+++ EXCERPTED PASSAGE +++
Yeah, it's basically a super basic and common style of router jig sign making font from days of yore when this stuff was all mechanical.

The really fancy version of this doesn't use full sized templates as pictured, but much smaller brass or other metal plates with the font guides cut or etched into them. This is followed by a pantograph arm with the router head on the end of it, allowing for more precise and complicated text layouts and even simple paragraphs.

You can also adjust the pantograph to route many different sized fonts just by adjusting the scale arm of the pantograph, so you don't need 50 different sets of templates.

I'm going to put on my know-it-all old duffer cap and take a few wild guesses based on what I know about how parks tend to operate combined with the good old Federal government as a thing:

The National Park system likely has their own template set and set of tools, likely both route-in-place templates like the link in standard sizes as well as pantograph routers.

These were likely originally bought from one particular supplier as a standard off the shelf unit from a supplier or business that may or may not even exist any more. This supplier would have had to been able to clear whatever federal procurement regs, prices and quantities and was likely under contract to provide

This likely became the default signage font because of how easy it would be to distribute this technology to the field and use it in any given park. Larger parks likely have better signmaking shops, and likely do work for near by smaller parks that may only have a limited sign making kit.

Some of these units or sign making shops or tool kits have likely been in use for decades.
+++ INFORMATION SHOWN +++
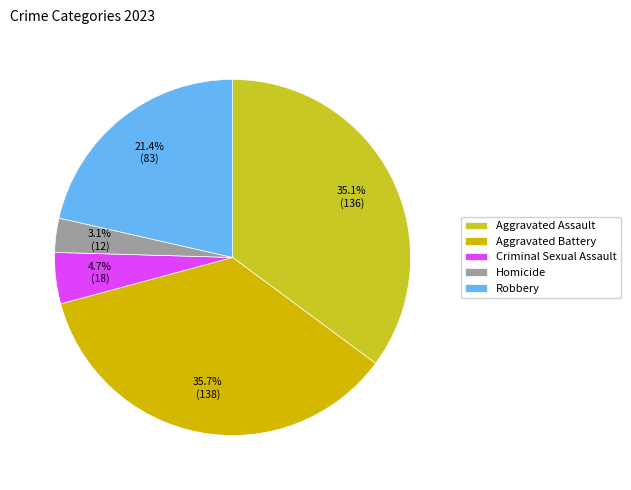

To the nearest percent, what is the average slice percentage?

20%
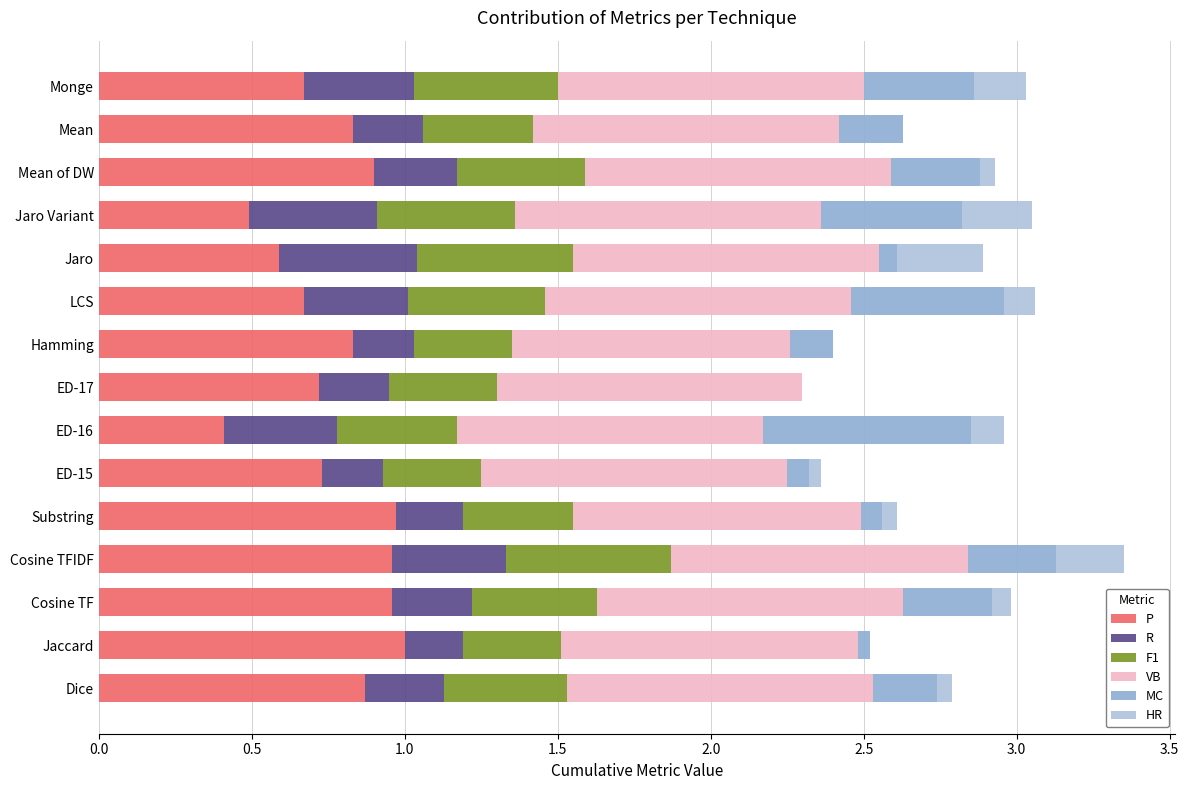

What is the total value across all series at ED-17?

2.3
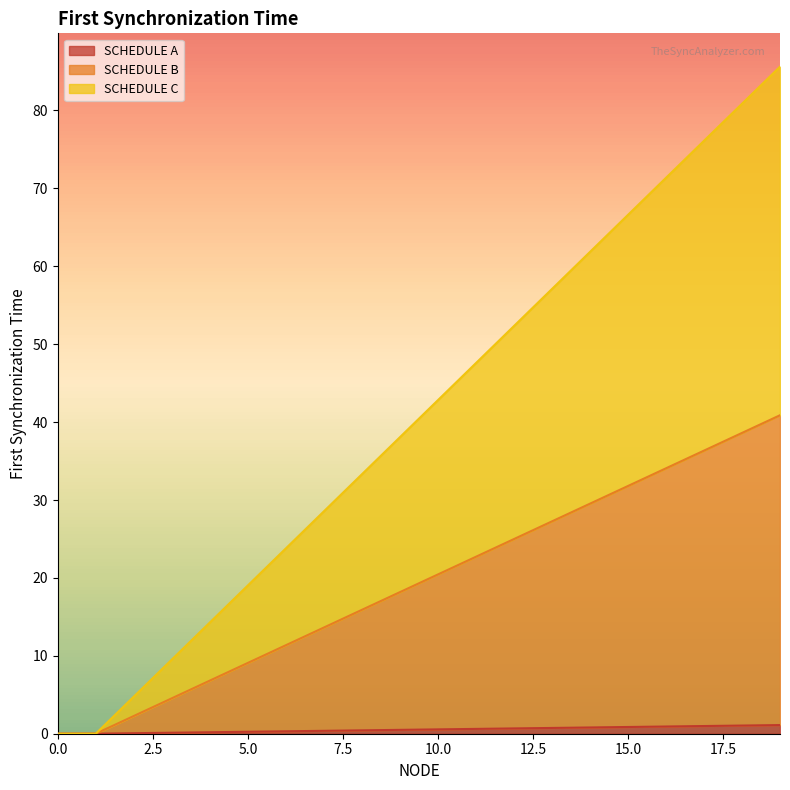

Which series ends up on top after the final intersection of SCHEDULE B and SCHEDULE C?

SCHEDULE C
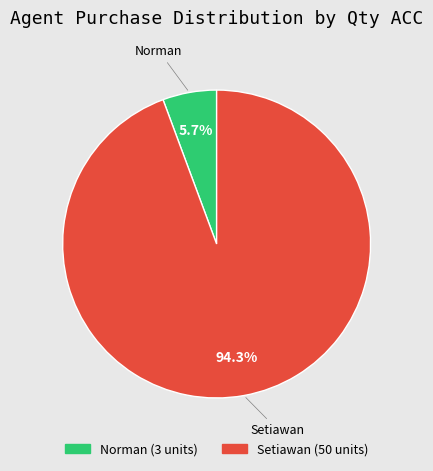

What is the ratio of the value at Norman to the value at Setiawan?

0.1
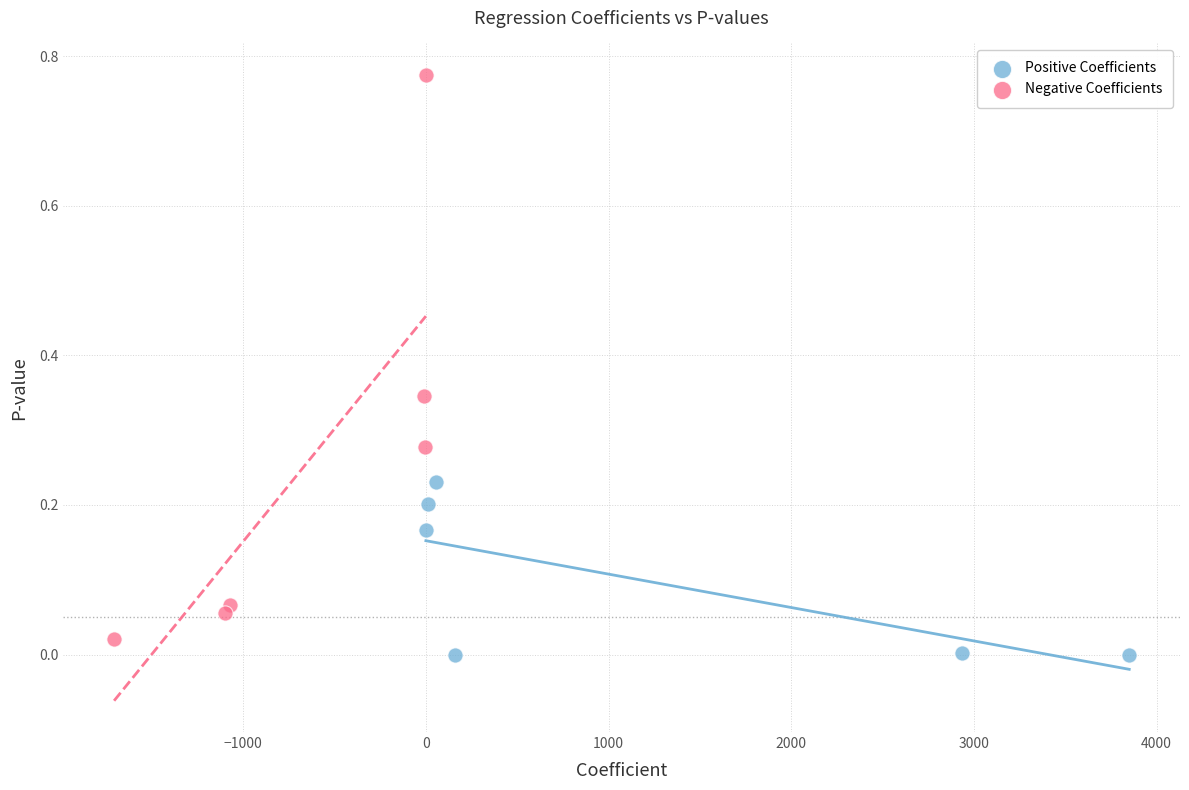

Which series reaches the maximum Y coordinate?

Negative Coefficients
+++
*WORK ORDER 1*:
Reproduce the passage on router-jig sign making from "Yeah, it's basically" up to and including "even simple paragraphs.".
*WORK ORDER 2*:
Extend the comment about park sign-making fonts with the next part, picking up after its last sentence.

*EXERCISE ANSWER 1*:
Yeah, it's basically a super basic and common style of router jig sign making font from days of yore when this stuff was all mechanical.

The really fancy version of this doesn't use full sized templates as pictured, but much smaller brass or other metal plates with the font guides cut or etched into them. This is followed by a pantograph arm with the router head on the end of it, allowing for more precise and complicated text layouts and even simple paragraphs.

*EXERCISE ANSWER 2*:
If the company no longer exists, it's likely that the NP org has had to copy and recreate the templates and repair or rebuild their own signmaking devices themselves.

If the company still exists, it might be almost fully captured by the National Parks as its sole contractor and specifically just makes these older tools to NP specs.
posted by loquacious at 12:43 PM on June 4, 2019 [4 favorites]


Also, the troll in me kind of wants to put up silly official looking signs all over the place.

"DO NOT TOUCH THIS TREE IT EATS PEOPLE."

"OVERLOOK VIEW" (posted over bathroom door or neat a trash can.)
posted by loquacious at 12:44 PM on June 4, 2019 [10 favorites]


Did you see the Router Gothic link on that Leroy page?

The video of the Leroy thingy brought back memories. I have no idea why, but I loved Mechanical Drawing class in school. One of the only classes I can remember taking. The teacher was very specific about how we lettered, and I just realized we were trying to recreate that look.
posted by bongo_x at 12:54 PM on June 4, 2019 [4 favorites]


Here's an article on who makes (some of) these signs for the Forest Service and how they're made. It describes the sign making process:
The task of making a sign can range from a few hours to two to three weeks depending on size and the amount of text involved. Most of the time, volunteers use an electric router guided by small square tiles inscribed with each letter of the alphabet that are rearranged to create different words. The exception is “National Forest,” which many times is written in cursive and must be done freehand.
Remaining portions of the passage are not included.